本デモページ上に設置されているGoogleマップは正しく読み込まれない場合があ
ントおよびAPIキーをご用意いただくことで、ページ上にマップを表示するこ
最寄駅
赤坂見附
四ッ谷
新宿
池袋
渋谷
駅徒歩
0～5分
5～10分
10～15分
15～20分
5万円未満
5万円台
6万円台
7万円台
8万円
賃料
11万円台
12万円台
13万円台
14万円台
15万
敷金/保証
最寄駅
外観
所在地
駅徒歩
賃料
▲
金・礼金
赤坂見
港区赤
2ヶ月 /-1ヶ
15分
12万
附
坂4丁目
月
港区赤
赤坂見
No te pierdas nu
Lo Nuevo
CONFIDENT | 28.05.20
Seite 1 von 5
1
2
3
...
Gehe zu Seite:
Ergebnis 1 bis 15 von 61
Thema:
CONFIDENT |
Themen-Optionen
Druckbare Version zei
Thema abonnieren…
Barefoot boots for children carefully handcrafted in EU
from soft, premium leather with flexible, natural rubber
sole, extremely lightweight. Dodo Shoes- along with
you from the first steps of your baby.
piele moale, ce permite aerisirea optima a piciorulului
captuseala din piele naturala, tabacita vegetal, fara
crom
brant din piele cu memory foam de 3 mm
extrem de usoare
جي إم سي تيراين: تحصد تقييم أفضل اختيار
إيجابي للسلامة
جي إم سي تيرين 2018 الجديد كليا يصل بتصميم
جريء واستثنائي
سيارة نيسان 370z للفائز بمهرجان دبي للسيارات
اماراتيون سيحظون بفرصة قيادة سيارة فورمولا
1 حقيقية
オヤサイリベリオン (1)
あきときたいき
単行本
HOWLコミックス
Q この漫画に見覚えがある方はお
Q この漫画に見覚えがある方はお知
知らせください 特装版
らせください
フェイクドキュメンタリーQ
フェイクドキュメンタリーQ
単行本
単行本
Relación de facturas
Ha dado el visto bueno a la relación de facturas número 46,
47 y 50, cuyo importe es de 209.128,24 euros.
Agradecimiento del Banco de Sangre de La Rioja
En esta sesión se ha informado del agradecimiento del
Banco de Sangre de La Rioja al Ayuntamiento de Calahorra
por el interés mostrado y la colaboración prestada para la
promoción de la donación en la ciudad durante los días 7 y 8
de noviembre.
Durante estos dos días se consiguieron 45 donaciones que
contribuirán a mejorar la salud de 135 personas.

● ● ●

Task requirements -> Search the entries above for "días". Show every line that has it.

Solution to the exercise ->
promoción de la donación en la ciudad durante los días 7 y 8
Durante estos dos días se consiguieron 45 donaciones que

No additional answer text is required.